The Ride creative agency is instead telling you a completely different story. Black and white flourishes, ink drawings and old style pictures decorate the entire website. But what really brings you back to the Old West is the use of different chiseled and hand tooled typefaces. If you haven’t realized it, The Ride is an agency from Texas. I think the association is clear throughout the website. The design is decorative, but also extremely fun and inviting.
Typography is the real, almost invisible protagonist of any website. When we work with typography, we inevitably have to consider different fundamental aspects that can influence a reader’s mood. In the end, if we want our users’ experience to be engaging and exciting, we should definitely consider adding emotion to our website.

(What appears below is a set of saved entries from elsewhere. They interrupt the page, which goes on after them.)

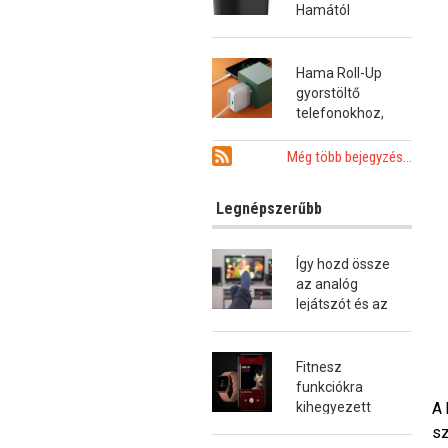
Hamától
Hama Roll-Up
gyorstöltő
telefonokhoz,
tabletekhez és
notebookokhoz
Még több bejegyzés...
Legnépszerűbb
Így hozd össze
az analóg
lejátszót és az
okostévét!
Fitnesz
funkciókra
A 
kihegyezett
okosóra a
sz
Hamától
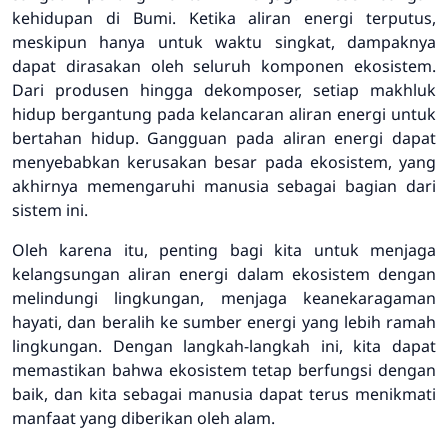
kehidupan di Bumi. Ketika aliran energi terputus,
meskipun hanya untuk waktu singkat, dampaknya
dapat dirasakan oleh seluruh komponen ekosistem.
Dari produsen hingga dekomposer, setiap makhluk
hidup bergantung pada kelancaran aliran energi untuk
bertahan hidup. Gangguan pada aliran energi dapat
menyebabkan kerusakan besar pada ekosistem, yang
akhirnya memengaruhi manusia sebagai bagian dari
sistem ini.
Oleh karena itu, penting bagi kita untuk menjaga
kelangsungan aliran energi dalam ekosistem dengan
melindungi lingkungan, menjaga keanekaragaman
hayati, dan beralih ke sumber energi yang lebih ramah
lingkungan. Dengan langkah-langkah ini, kita dapat
memastikan bahwa ekosistem tetap berfungsi dengan
baik, dan kita sebagai manusia dapat terus menikmati
manfaat yang diberikan oleh alam.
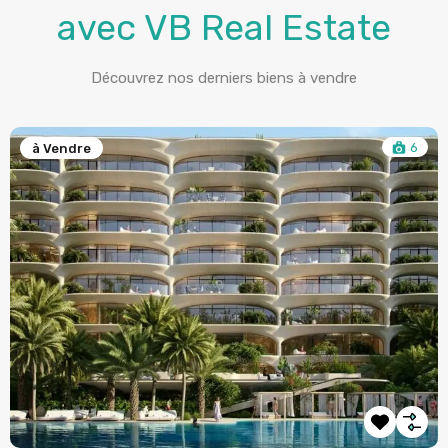
avec VB Real Estate
Découvrez nos derniers biens à vendre
6
à Vendre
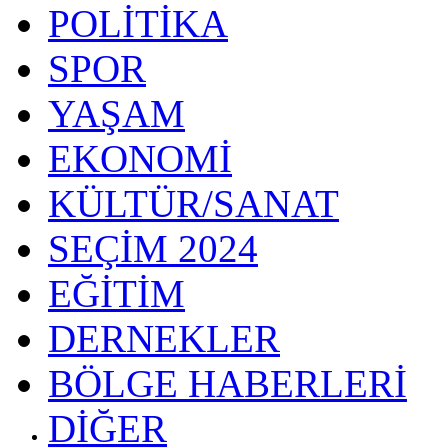
POLİTİKA
SPOR
YAŞAM
EKONOMİ
KÜLTÜR/SANAT
SEÇİM 2024
EĞİTİM
DERNEKLER
BÖLGE HABERLERİ
DİĞER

When we do so, we have to keep in mind that emotion, personality and tone of voice are consistent throughout the site and communicate the brand’s values in a correct way. Only if we have given emotion and typography the right consideration, will we be able to communicate in a way that appeals to and amuses our audience.
Note: This article is created based on the talk I gave at the Joomla Day Netherlands conference, that took place in Zeist on 19- 21 April 2013. The slides of the presentation are available on Slideshare. Comments, corrections and improvements are always appreciated.